**TASK INSTRUCTIONS**
Leaving out every picture, quote the data below exactly as it appears.

**COLLECTED DATA**
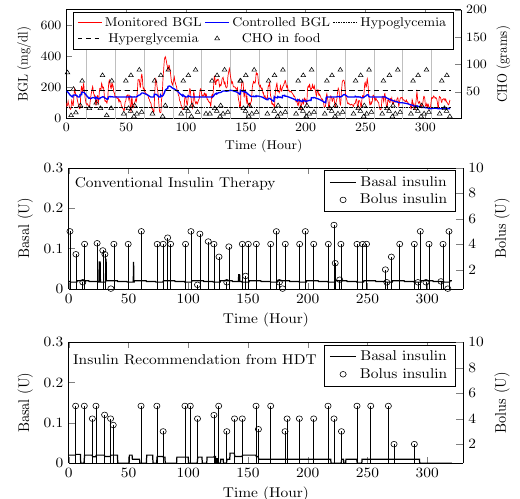
Figure 24. Insulin recommendation and BGL for P 1 —Top panel shows the comparison between uncontrolled BGL variations during the clinical trial and controlled BGL using HDT framework. The middle plot shows insulin infusion during the clinical trial, whereas insulin recommendation from HDT is shown in the bottom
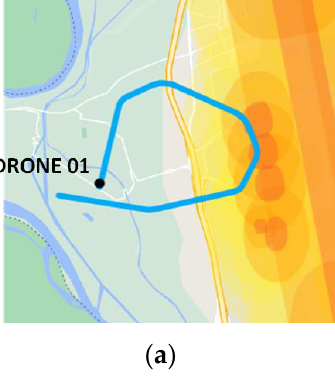
Figure 16. Instances of threat scenario class “Threat parallel to RWYs”.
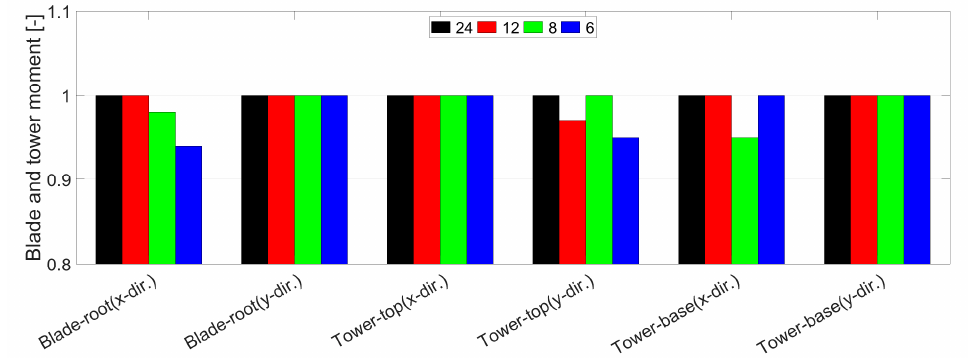
Figure 17. Normalized values for maximum platform’s motion according to the interval angles.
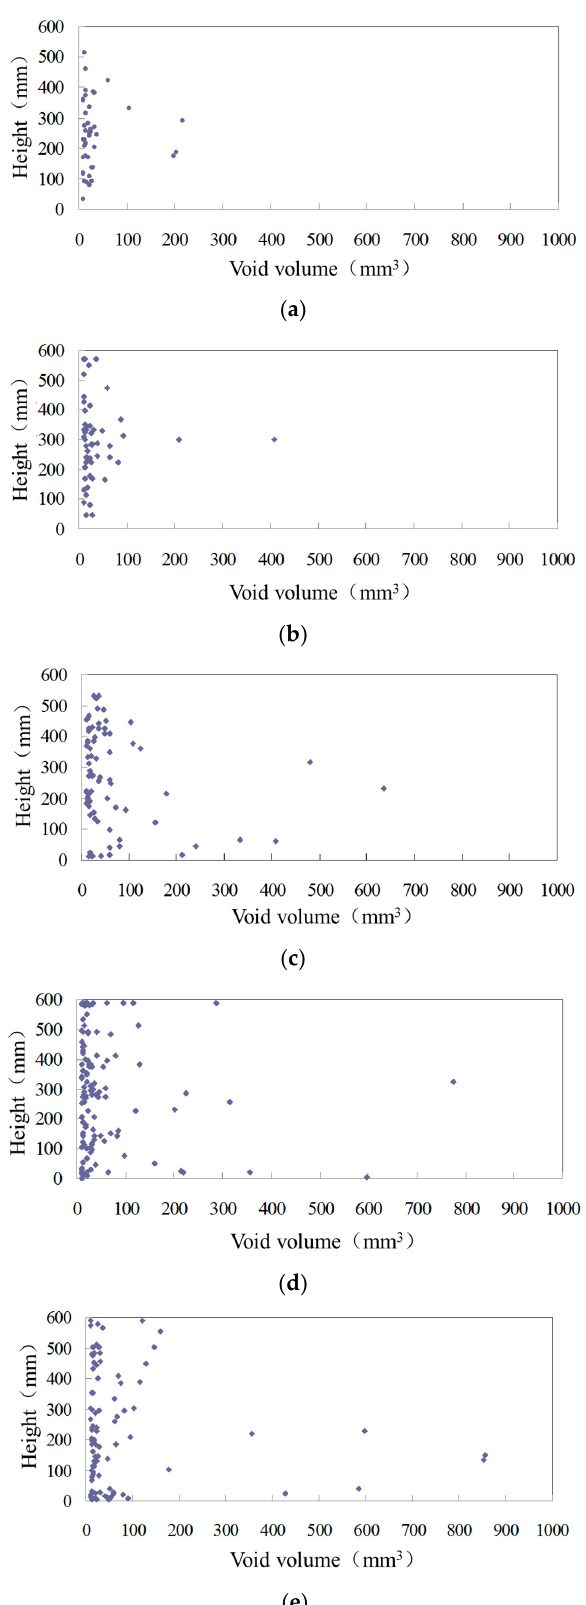
Figure 5. 1–10 mm 3 void distribution of asphalt mixture. ( a ) 80 °C; ( b ) 90 °C; ( c ) 120 °C; ( d ) 140 °C; ( e ) 150 °C.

**ANSWER AREA**
Figure 24. Insulin recommendation and BGL for P 1 —Top panel shows the comparison between uncontrolled BGL variations during the clinical trial and controlled BGL using HDT framework. The middle plot shows insulin infusion during the clinical trial, whereas insulin recommendation from HDT is shown in the bottom
Figure 16. Instances of threat scenario class “Threat parallel to RWYs”.
Figure 17. Normalized values for maximum platform’s motion according to the interval angles.
Figure 5. 1–10 mm 3 void distribution of asphalt mixture. ( a ) 80 °C; ( b ) 90 °C; ( c ) 120 °C; ( d ) 140 °C; ( e ) 150 °C.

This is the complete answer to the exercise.